Fences
Ashland, Oregon
at the Oregon Shakespeare Festival
opening performance, February 23, 2008
The opening of Fences revealed a shaky story shakily told.
I assume that it’s the script which has inconsistencies and false starts that Oregon Shakespeare merely brought forward. Certainly this production didn’t weave together a clear or consistent or entertaining storyline from whatever August Wilson wrote.
To begin, various cast members stumbled over lines at least a half dozen times. Blowing lines in an obvious way is my personal pet peeve; it always jars me out of the moment. And, these Fences characters had tongue-tie-itis, especially the actors who appeared on stage early in the narrative.
It wasn’t just the lines that missed. The direction, characters, sound, and lighting didn’t fit quite right.
Director Leah Gardiner amped everyone’s energy up one or two notches above reasonable. Words exploded at odd moments.
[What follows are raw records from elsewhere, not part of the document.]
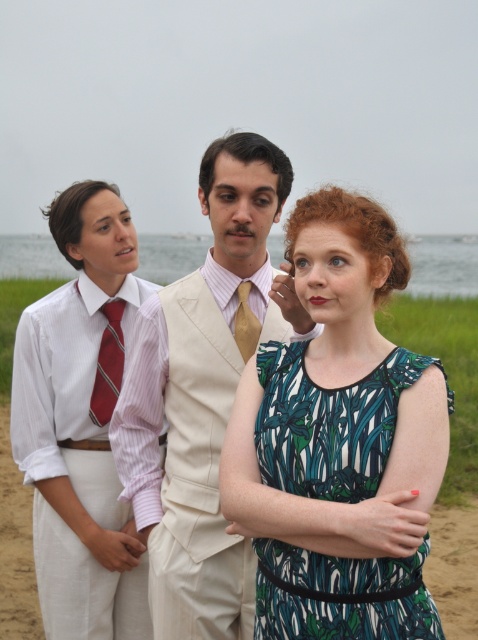
You are a fashion designer observing the scene. You need to determine which item has a greater width between the matte striped shirt at left and the striped silk tie at center. Based on the scene, which one is wider?

The matte striped shirt at left is wider than the striped silk tie at center according to the description.

Based on the photo, you are a photographer setting up for a group photo. You notice the matte striped shirt at left and the gold silk tie at center. Given that your camera has a focal length of 50mm and you want both items to be in focus, what is the minimum distance you should stand from the closest object?

The matte striped shirt at left is 27.63 inches from the gold silk tie at center. To ensure both are in focus with a 50mm lens, the minimum distance from the closest object should be at least 27.63 inches divided by the lens focal length multiplier for depth of field. However, without specific aperture settings, an exact calculation isn photography best practice is to position the camera at a distance where the hyperfocal distance covers both objects. A safe estimate would be to stand about 30 inches away,

Based on the photo, you are a photographer setting up a camera to capture the scene described. You need to ensure that both the light beige vest at center and the gold silk tie at center are clearly visible in the frame. Given their sizes, which object should you focus on first to ensure proper focus, and why?

The light beige vest at center is larger in size than the gold silk tie at center, so focusing on the light beige vest at center first will ensure proper focus since larger objects generally require more precise focusing to capture details clearly.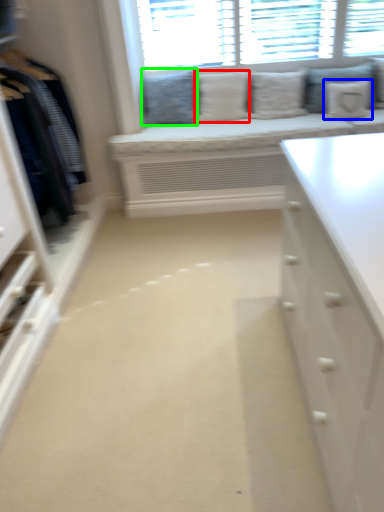
Question: Estimate the real-world distances between objects in this image. Which object is farther from pillow (highlighted by a red box), pillow (highlighted by a blue box) or pillow (highlighted by a green box)?

Choices:
 (A) pillow
 (B) pillow

Answer: (A)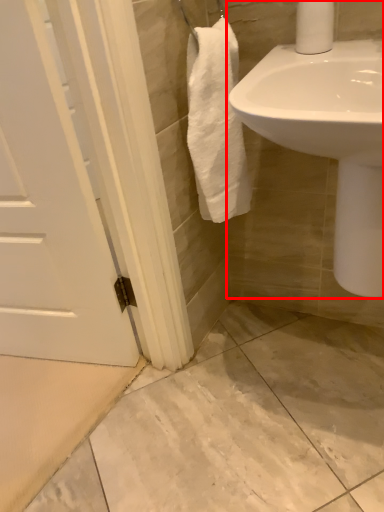
Question: From the image's perspective, where is sink (annotated by the red box) located relative to toilet paper?

Choices:
 (A) below
 (B) above

Answer: (A)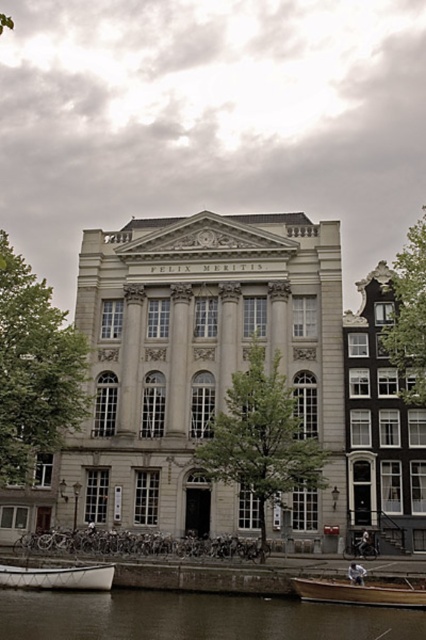
Looking at this image, you are standing in front of the grand neoclassical building. You see a green leafy tree at left and a wooden boat at lower right. Which object is closer to you?

The green leafy tree at left is closer to you because it is further to the viewer than the wooden boat at lower right.

You are standing in front of the grand neoclassical building with the inscription FELIX MERITIS. There are two points marked on the ground in front of you. One is at point [8,406] and the other at point [80,584]. Which point is closer to you as you face the building?

Point [8,406] is further to the camera than point [80,584], so the point closer to you is point [80,584].

You are standing in front of the grand neoclassical building with the inscription. You notice a green leafy tree at left and a white matte boat at lower left. Which object is taller?

The green leafy tree at left is taller than the white matte boat at lower left.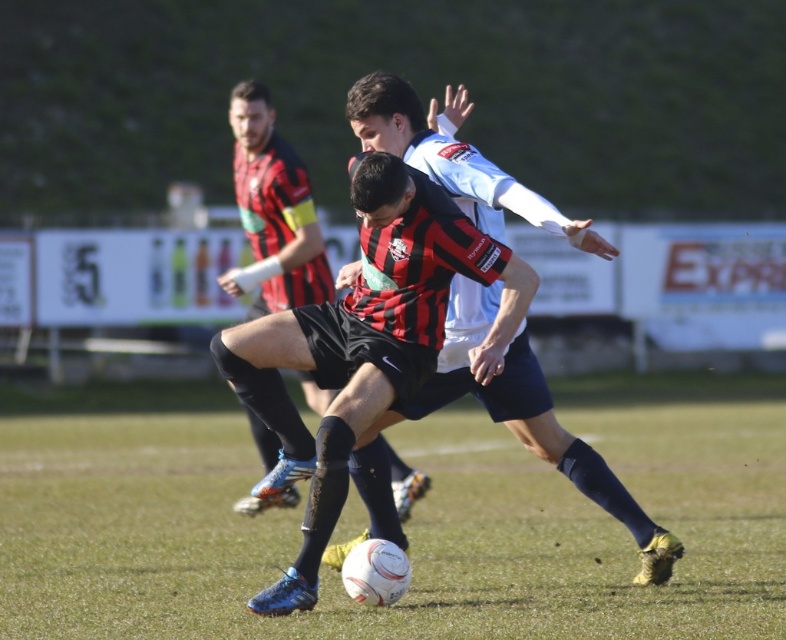
Is green grass at center below black and red striped jersey at center?

Yes.

Is green grass at center shorter than black and red striped jersey at center?

Yes.

Is point (4, 497) behind point (575, 241)?

Yes, it is behind point (575, 241).

At what (x,y) coordinates should I click in order to perform the action: click on green grass at center. Please return your answer as a coordinate pair (x, y). Looking at the image, I should click on 403,525.

Does green grass at center appear over matte black shorts at center?

No.

Can you confirm if green grass at center is positioned to the left of matte black shorts at center?

In fact, green grass at center is to the right of matte black shorts at center.

I want to click on green grass at center, so click(x=403, y=525).

Can you confirm if black and red striped jersey at center is positioned to the left of matte black shorts at center?

Incorrect, black and red striped jersey at center is not on the left side of matte black shorts at center.

Does point (476, 388) come closer to viewer compared to point (305, 294)?

Yes, point (476, 388) is closer to viewer.

Locate an element on the screen. Image resolution: width=786 pixels, height=640 pixels. black and red striped jersey at center is located at coordinates (531, 419).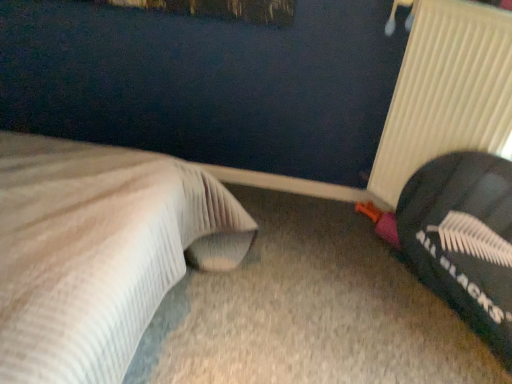
Question: Considering the relative sizes of black fabric bean bag at right and white ribbed radiator at right in the image provided, is black fabric bean bag at right shorter than white ribbed radiator at right?

Choices:
 (A) no
 (B) yes

Answer: (A)

Question: Is black fabric bean bag at right positioned far away from white ribbed radiator at right?

Choices:
 (A) no
 (B) yes

Answer: (A)

Question: From a real-world perspective, is black fabric bean bag at right positioned under white ribbed radiator at right based on gravity?

Choices:
 (A) no
 (B) yes

Answer: (B)

Question: Is black fabric bean bag at right bigger than white ribbed radiator at right?

Choices:
 (A) no
 (B) yes

Answer: (B)

Question: Is black fabric bean bag at right turned away from white ribbed radiator at right?

Choices:
 (A) no
 (B) yes

Answer: (B)

Question: Is black fabric bean bag at right positioned before white ribbed radiator at right?

Choices:
 (A) no
 (B) yes

Answer: (B)

Question: Are white textured bed at left and black fabric bean bag at right far apart?

Choices:
 (A) yes
 (B) no

Answer: (A)

Question: Is white textured bed at left in contact with black fabric bean bag at right?

Choices:
 (A) no
 (B) yes

Answer: (A)

Question: Is white textured bed at left closer to camera compared to black fabric bean bag at right?

Choices:
 (A) no
 (B) yes

Answer: (B)

Question: From a real-world perspective, is white textured bed at left located beneath black fabric bean bag at right?

Choices:
 (A) yes
 (B) no

Answer: (B)

Question: Would you say white textured bed at left is outside black fabric bean bag at right?

Choices:
 (A) no
 (B) yes

Answer: (B)

Question: Is white textured bed at left facing towards black fabric bean bag at right?

Choices:
 (A) no
 (B) yes

Answer: (B)

Question: Is white ribbed radiator at right not close to white textured bed at left?

Choices:
 (A) yes
 (B) no

Answer: (A)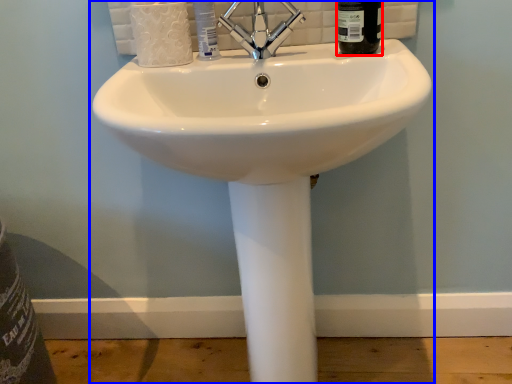
Question: Which object appears farthest to the camera in this image, liquid (highlighted by a red box) or sink (highlighted by a blue box)?

Choices:
 (A) liquid
 (B) sink

Answer: (A)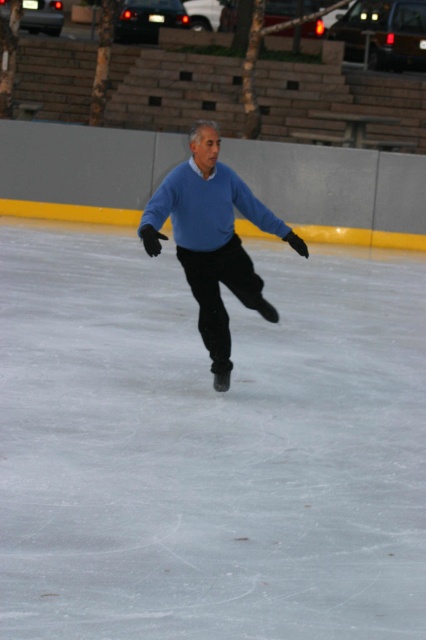
Question: Is white smooth ice at center smaller than matte blue sweater at center?

Choices:
 (A) no
 (B) yes

Answer: (A)

Question: Which of the following is the closest to the observer?

Choices:
 (A) white smooth ice at center
 (B) matte blue sweater at center

Answer: (A)

Question: Among these points, which one is nearest to the camera?

Choices:
 (A) (49, 336)
 (B) (150, 234)

Answer: (B)

Question: Is white smooth ice at center above matte blue sweater at center?

Choices:
 (A) no
 (B) yes

Answer: (A)

Question: Considering the relative positions of white smooth ice at center and matte blue sweater at center in the image provided, where is white smooth ice at center located with respect to matte blue sweater at center?

Choices:
 (A) left
 (B) right

Answer: (A)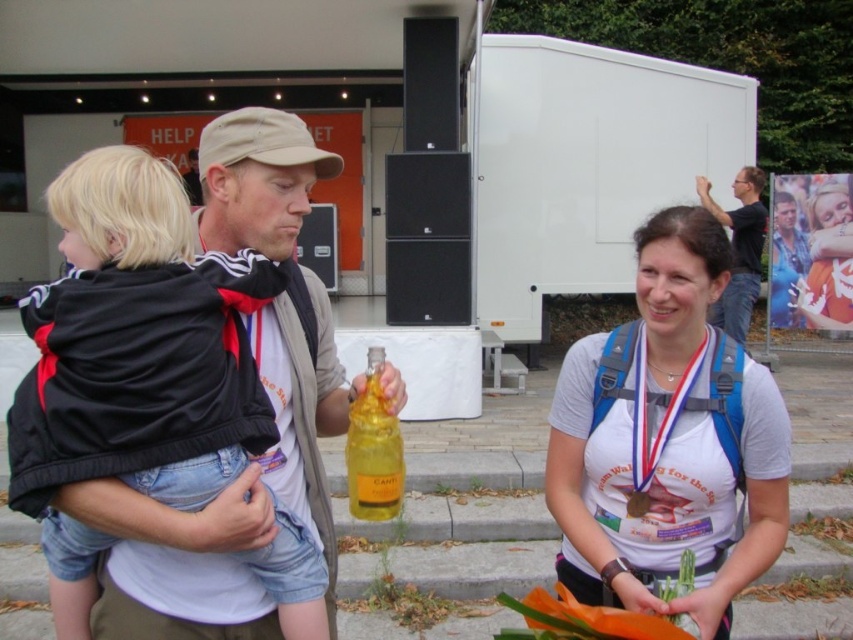
Can you confirm if black fleece jacket at left is bigger than matte black t-shirt at upper right?

No, black fleece jacket at left is not bigger than matte black t-shirt at upper right.

Looking at this image, is black fleece jacket at left to the right of matte black t-shirt at upper right from the viewer's perspective?

In fact, black fleece jacket at left is to the left of matte black t-shirt at upper right.

Locate an element on the screen. This screenshot has width=853, height=640. black fleece jacket at left is located at coordinates (132, 362).

What do you see at coordinates (373, 449) in the screenshot? I see `translucent yellow glass bottle at center` at bounding box center [373, 449].

Is translucent yellow glass bottle at center positioned in front of matte black t-shirt at upper right?

That is True.

The width and height of the screenshot is (853, 640). Identify the location of translucent yellow glass bottle at center. (373, 449).

Is translucent yellow glass bottle at center closer to the viewer compared to matte white t-shirt at center?

Yes.

Between translucent yellow glass bottle at center and matte white t-shirt at center, which one has more height?

With more height is matte white t-shirt at center.

Between point (347, 429) and point (819, 188), which one is positioned in front?

Point (347, 429) is in front.

Where is `translucent yellow glass bottle at center`? This screenshot has width=853, height=640. translucent yellow glass bottle at center is located at coordinates tap(373, 449).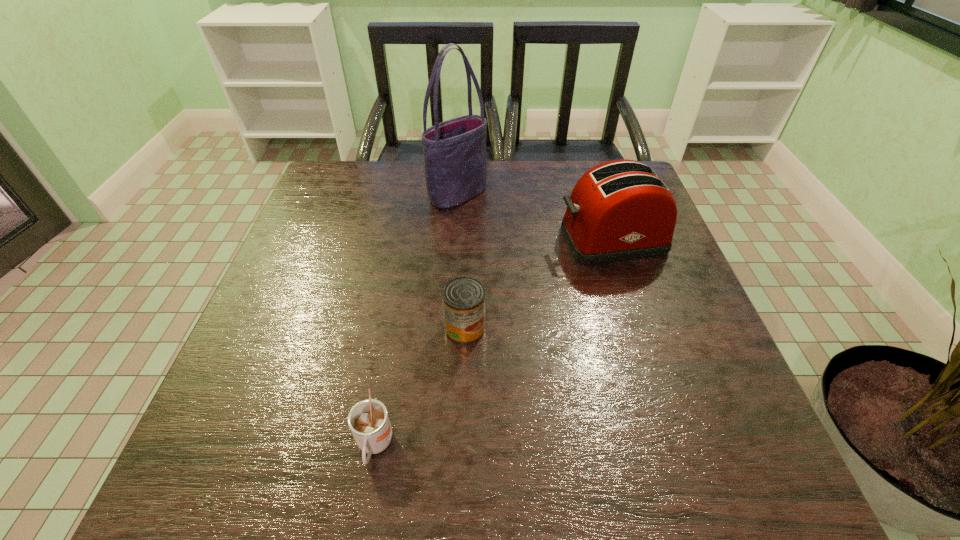
This screenshot has width=960, height=540. I want to click on object that is positioned at the far edge, so click(455, 158).

You are a GUI agent. You are given a task and a screenshot of the screen. Output one action in this format:
    pyautogui.click(x=<x>, y=<y>)
    Task: Click on the object that is positioned at the near edge
    
    Given the screenshot: What is the action you would take?
    pyautogui.click(x=368, y=420)

In order to click on object at the right edge in this screenshot , I will do `click(620, 210)`.

You are a GUI agent. You are given a task and a screenshot of the screen. Output one action in this format:
    pyautogui.click(x=<x>, y=<y>)
    Task: Click on the free space at the far edge of the desktop
    This screenshot has width=960, height=540.
    Given the screenshot: What is the action you would take?
    pyautogui.click(x=424, y=177)

The height and width of the screenshot is (540, 960). Find the location of `vacant space at the left edge of the desktop`. vacant space at the left edge of the desktop is located at coordinates (235, 406).

Locate an element on the screen. free location at the right edge of the desktop is located at coordinates (670, 261).

This screenshot has width=960, height=540. In the image, there is a desktop. Find the location of `vacant space at the near left corner`. vacant space at the near left corner is located at coordinates (180, 489).

In the image, there is a desktop. Identify the location of vacant space at the near right corner. This screenshot has height=540, width=960. (672, 464).

The width and height of the screenshot is (960, 540). I want to click on free space between the cup and the tote bag, so click(417, 320).

Where is `unoccupied position between the can and the leftmost object`? The height and width of the screenshot is (540, 960). unoccupied position between the can and the leftmost object is located at coordinates (420, 387).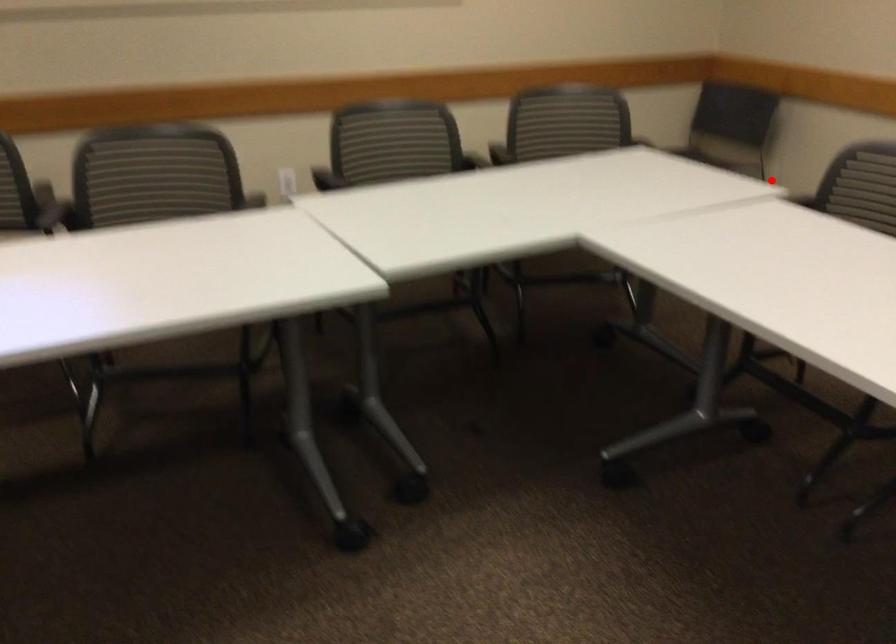
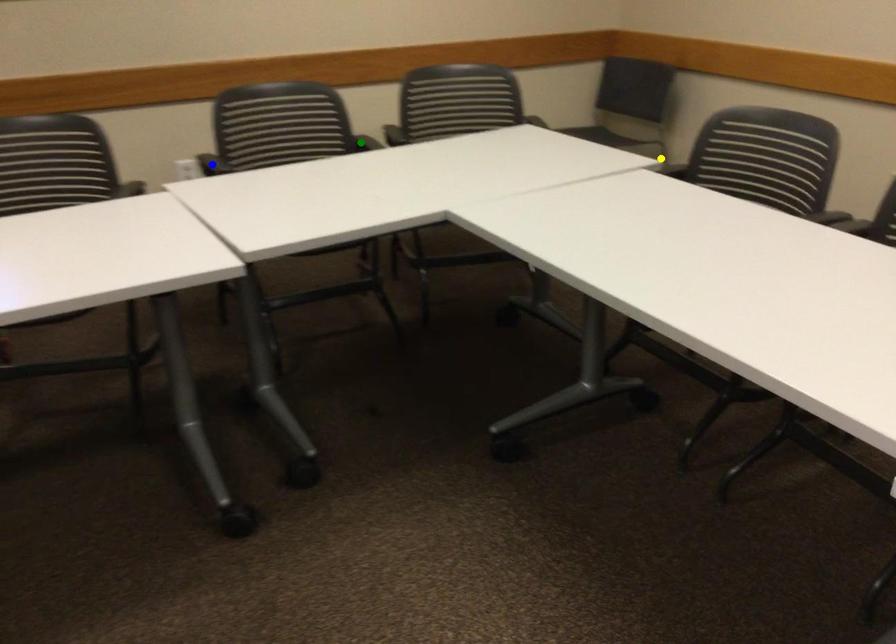
Question: I am providing you with two images of the same scene from different viewpoints. A red point is marked on the first image. You are given multiple points on the second image. Which spot in image 2 lines up with the point in image 1?

Choices:
 (A) green point
 (B) blue point
 (C) yellow point

Answer: (C)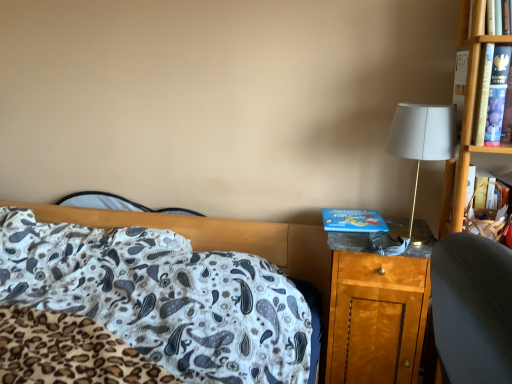
Locate an element on the screen. This screenshot has height=384, width=512. vacant area that lies in front of blue cardboard book at right is located at coordinates (365, 238).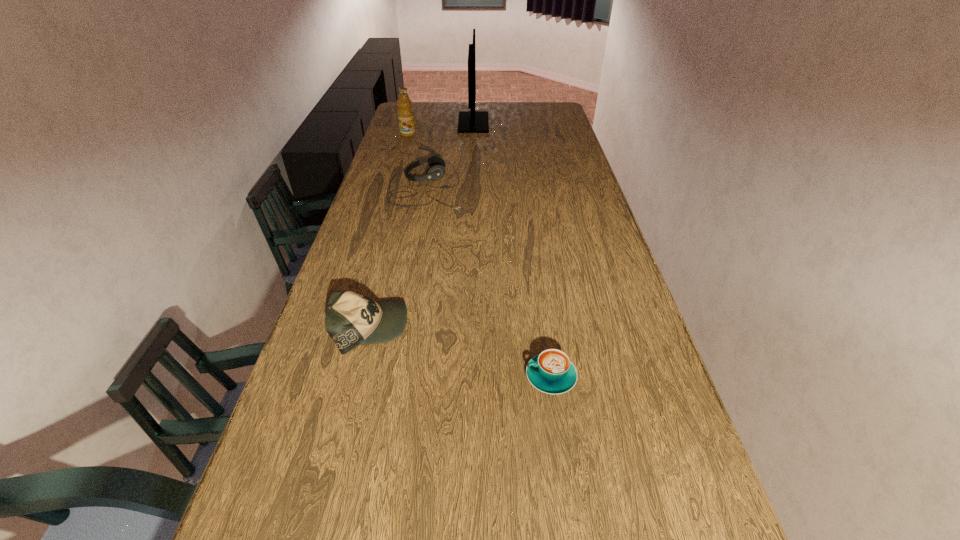
The width and height of the screenshot is (960, 540). Identify the location of unoccupied area between the shortest object and the tallest object. (513, 249).

Locate an element on the screen. This screenshot has height=540, width=960. free space between the monitor and the third farthest object is located at coordinates (449, 154).

Where is `unoccupied position between the tallest object and the headset`? The image size is (960, 540). unoccupied position between the tallest object and the headset is located at coordinates (449, 154).

Locate an element on the screen. vacant area that lies between the shortest object and the monitor is located at coordinates (513, 249).

You are a GUI agent. You are given a task and a screenshot of the screen. Output one action in this format:
    pyautogui.click(x=<x>, y=<y>)
    Task: Click on the vacant area that lies between the cappuccino and the monitor
    This screenshot has height=540, width=960.
    Given the screenshot: What is the action you would take?
    pyautogui.click(x=513, y=249)

The width and height of the screenshot is (960, 540). I want to click on unoccupied area between the monitor and the baseball cap, so click(421, 225).

The width and height of the screenshot is (960, 540). In order to click on free spot between the headset and the baseball cap in this screenshot , I will do `click(398, 257)`.

Locate an element on the screen. This screenshot has height=540, width=960. free space between the olive oil and the monitor is located at coordinates (441, 129).

Image resolution: width=960 pixels, height=540 pixels. What are the coordinates of `free space between the rightmost object and the fourth shortest object` in the screenshot? It's located at (479, 255).

I want to click on vacant area between the shortest object and the second tallest object, so click(x=479, y=255).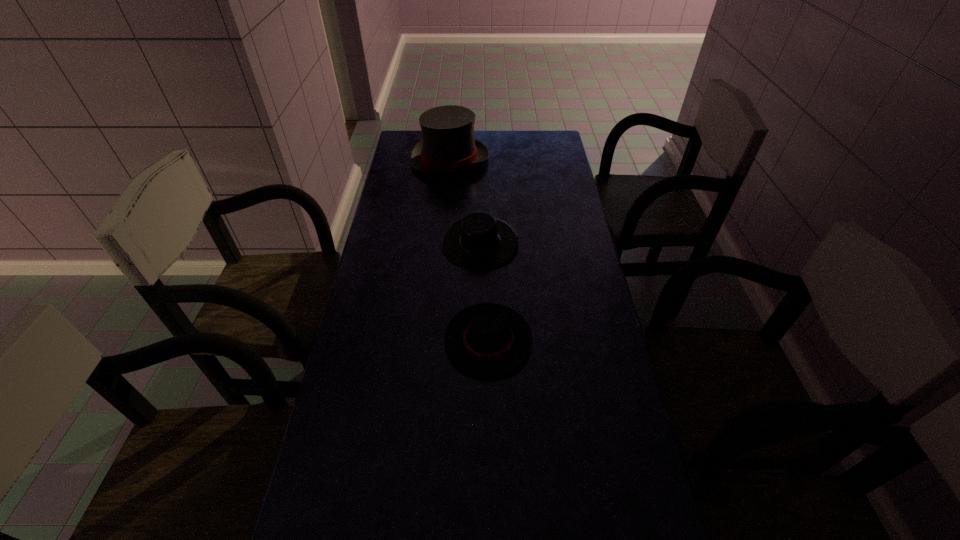
The height and width of the screenshot is (540, 960). Identify the location of the tallest dress hat. (448, 145).

In order to click on the farthest dress hat in this screenshot , I will do `click(448, 145)`.

Image resolution: width=960 pixels, height=540 pixels. In order to click on the second nearest dress hat in this screenshot , I will do `click(479, 242)`.

Locate an element on the screen. The image size is (960, 540). the shortest dress hat is located at coordinates (488, 339).

Where is `the third farthest object`? The height and width of the screenshot is (540, 960). the third farthest object is located at coordinates (488, 339).

Find the location of a particular element. The height and width of the screenshot is (540, 960). vacant space situated 0.110m on the right of the farthest dress hat is located at coordinates (515, 160).

Where is `vacant space located on the right of the second nearest dress hat`? The height and width of the screenshot is (540, 960). vacant space located on the right of the second nearest dress hat is located at coordinates (557, 244).

Image resolution: width=960 pixels, height=540 pixels. What are the coordinates of `free spot located 0.170m on the left of the shortest dress hat` in the screenshot? It's located at (384, 341).

The image size is (960, 540). Find the location of `object positioned at the far edge`. object positioned at the far edge is located at coordinates (448, 145).

Identify the location of object that is at the left edge. Image resolution: width=960 pixels, height=540 pixels. (448, 145).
In addition, Gardiner put me off with the playbill blurb:
“In 1957, when this play begins, nine black students, protected by federal troops, desegregated Central High School in Little Rock, Arkansas. Throughout the country, Black Americans, although aware that change was inevitable, continued to live segregated lives.”
What? Inevitable? Really, the country should have just sat back and waited then, eh? How young is this director? How clueless?